N.J.S.A. 2C:17-3a(l) criminal mischief is an offense against tangible property and therefore as a lesser included offense it would have to be included within N.J.S.A. 2C:17-la(2) aggravated arson, which requires having a purpose to destroy a “building or structure.” The jury, however, acquitted defendant of that crime and found him guilty only of a crime against the person. We fail to see how defendant could have avoided that conviction had the judge instructed the jury to consider whether he is also guilty of a lesser property offense. Any error in failing to give such an instruction was clearly harmless. R. 2:10-2.
Besides, N.J.S.A. 2C:17-3a(l) criminal mischief, though in part defined as purposely or knowingly damaging “tangible property,” is not a lesser offense included within aggravated arson where the defendant either ordered that the building or structure be set on fire to endanger a person or did not order *220the fire at all. Purposeful or knowing criminal mischief typically involves damage to property without such a potential for disaster. See, e.g. State v. Clarke, 198 N.J.Super. 219, 225-226 (App.Div.1985) (breaking a window with a rock).

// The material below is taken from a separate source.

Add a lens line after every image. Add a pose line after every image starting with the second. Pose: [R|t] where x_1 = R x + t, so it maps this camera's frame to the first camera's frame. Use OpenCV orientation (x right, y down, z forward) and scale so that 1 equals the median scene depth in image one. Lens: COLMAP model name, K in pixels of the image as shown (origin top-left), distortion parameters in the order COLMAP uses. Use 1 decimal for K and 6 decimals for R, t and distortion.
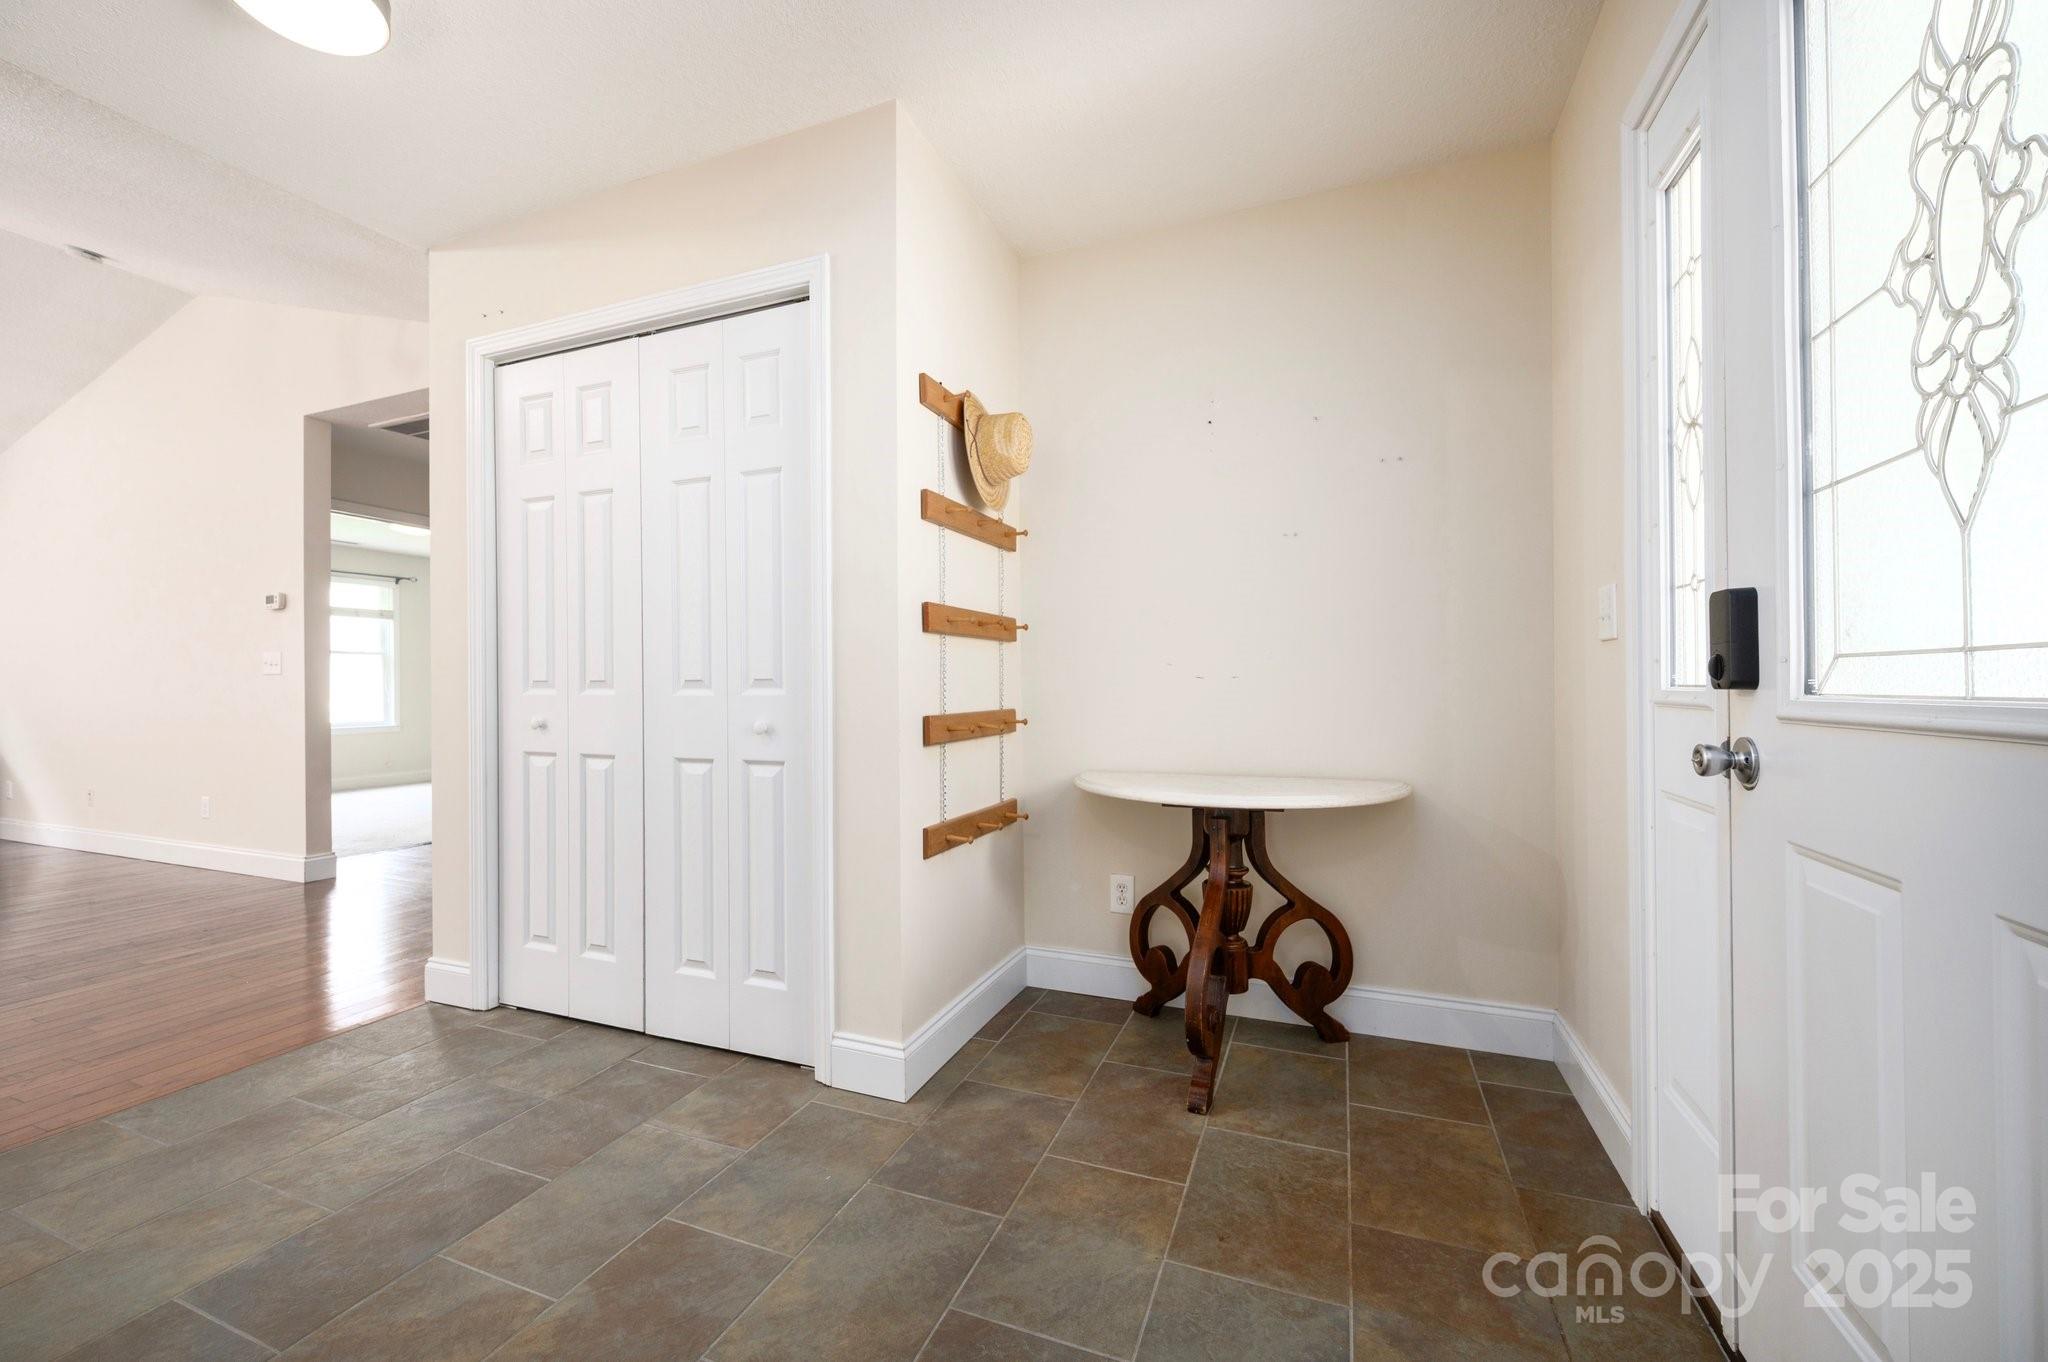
lens RADIAL K [[802.7, 0, 1019.2], [0, 802.7, 681.7], [0, 0, 1]] dist [-0.002175, -0.000198]
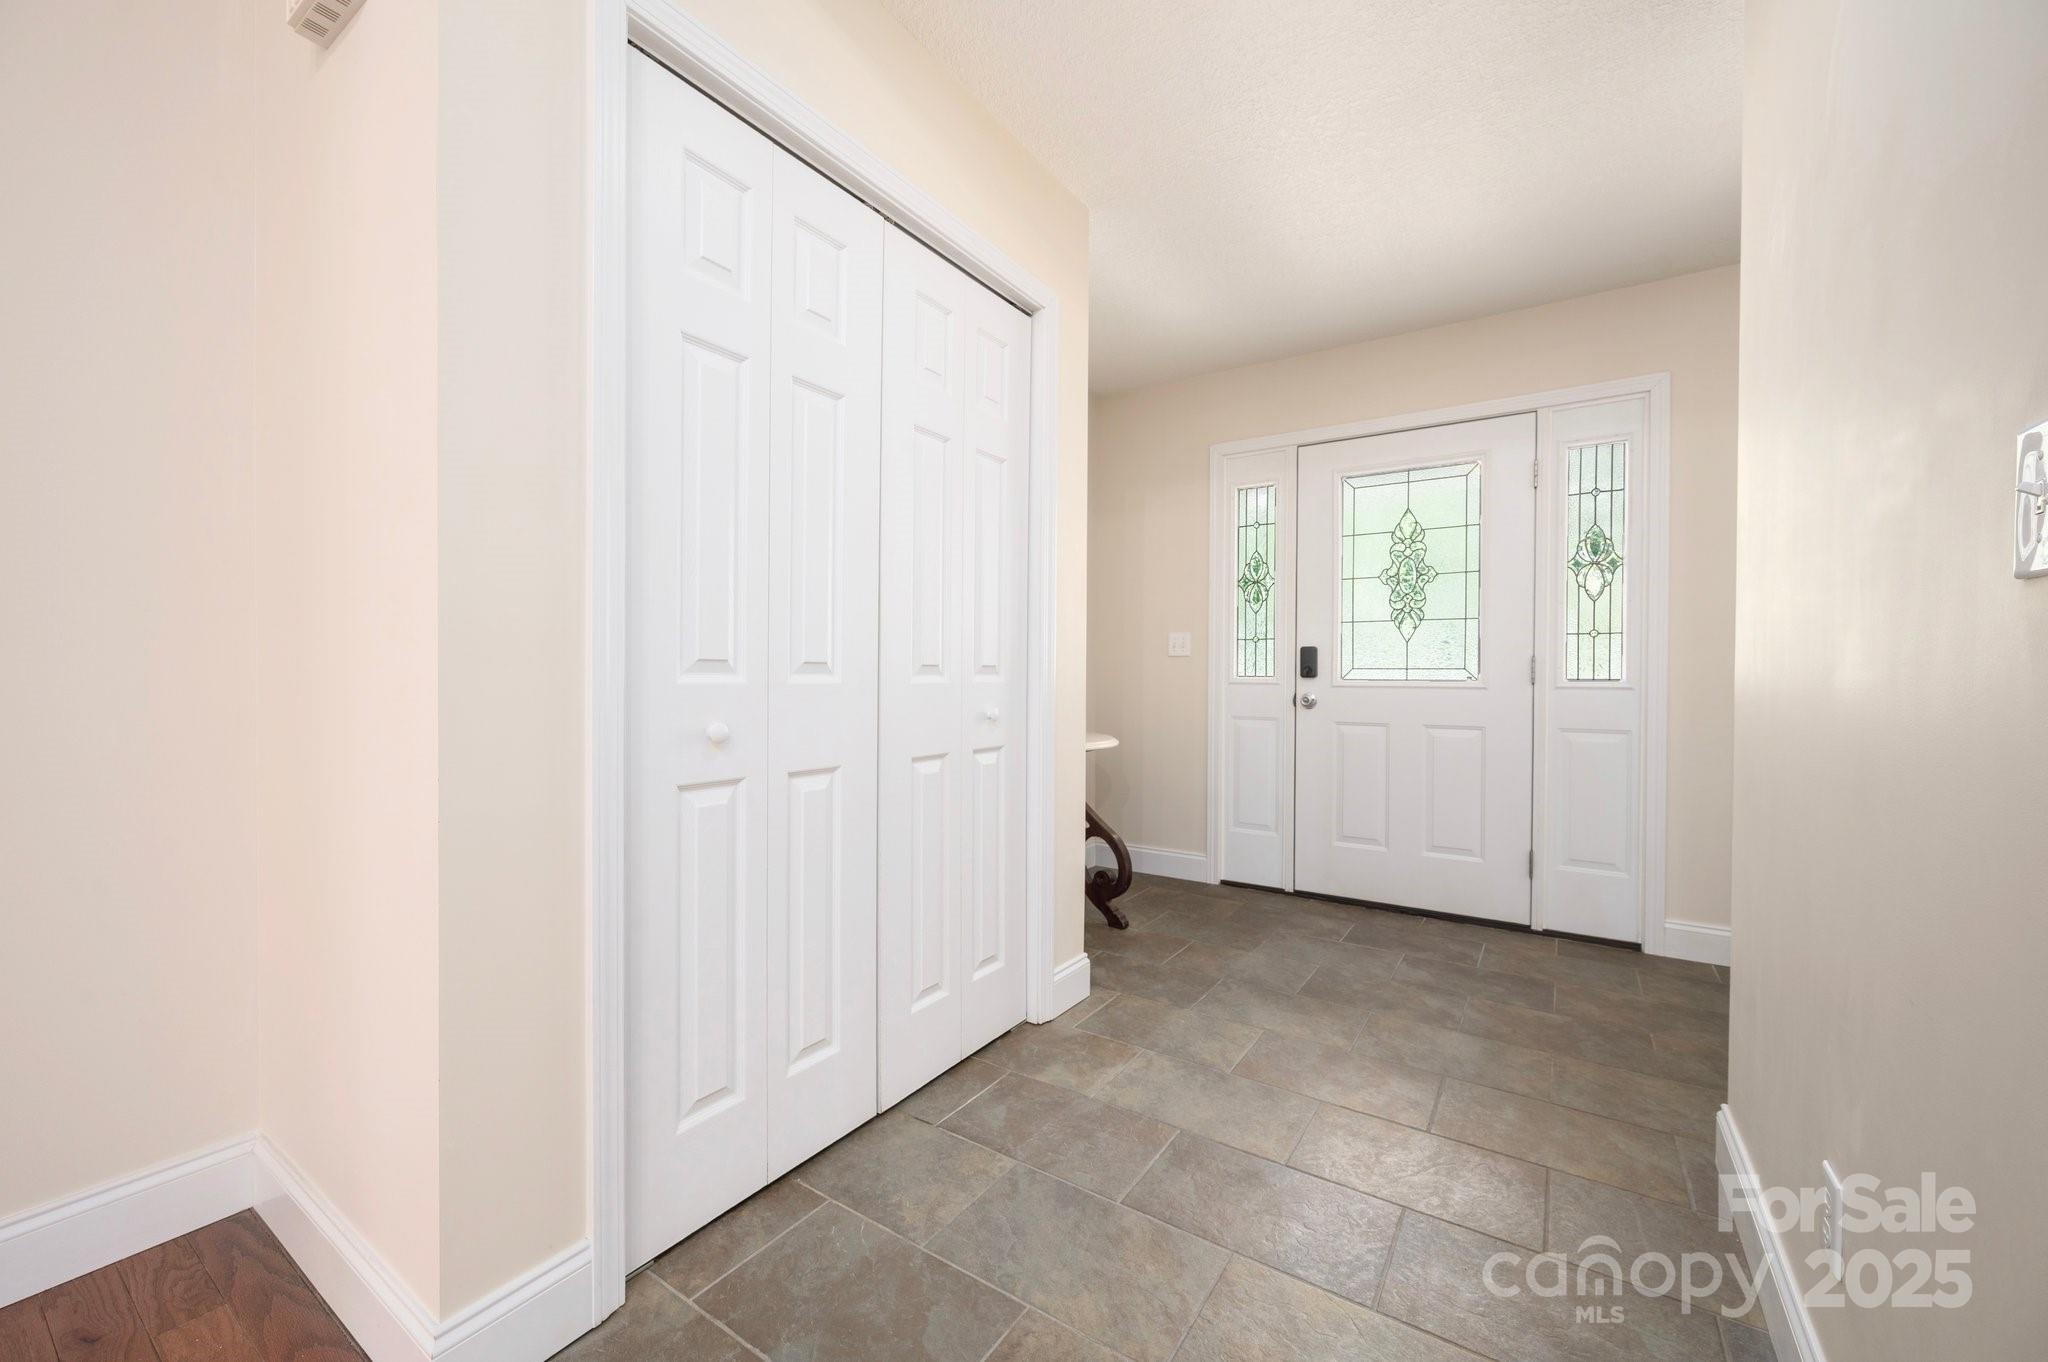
lens RADIAL K [[802.7, 0, 1018.6], [0, 802.7, 684.6], [0, 0, 1]] dist [-0.002175, -0.000198]
pose [[0.212844, -0.006362, 0.977066, -1.415311], [-0.012007, 0.999886, 0.009126, 0.011123], [-0.977012, -0.013674, 0.212743, 0.831224]]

N.J.S.A. 2C:17-3a(2) criminal mischief prohibits “tampering” with tangible property so as to endanger person or property. The offense is distinct from 2C:17-3a(l) criminal mischief because one can endanger person or property by tampering with property without damaging it. The unauthorized throwing of a railroad switch is a common example. II Final Report of the New Jersey Criminal Law Revision Commission: Commentary 208 (1971). Setting a building on fire is not merely tampering with the building.
N.J.S.A. 2C:33-2a(2) provides:
a. Improper behavior. A person is guilty of a petty disorderly persons offense, if with purpose to cause public inconvenience, annoyance or alarm, or recklessly creating a risk thereof he
(2) Creates a hazardous or physically dangerous condition by any act which serves no legitimate purpose of the actor.
“Public” means affecting or likely to affect persons in a place to which the public or a substantial group has access; among the places included are highways, transport facilities, schools, prisons, apartment houses, places of business or amusement, or any neighborhood.
Evidence that defendant set a building on fire with the purpose of endangering a police officer who was inside is evidence of aggravated arson, not merely the petty disorderly persons offense of.purposely causing inconvenience, annoyance or alarm to the general public.
Affirmed.
The offense is a disorderly persons offense or a crime of the fourth or third degree, depending on the amount of the "pecuniary loss." N.J.S.A. 2C:17-3b.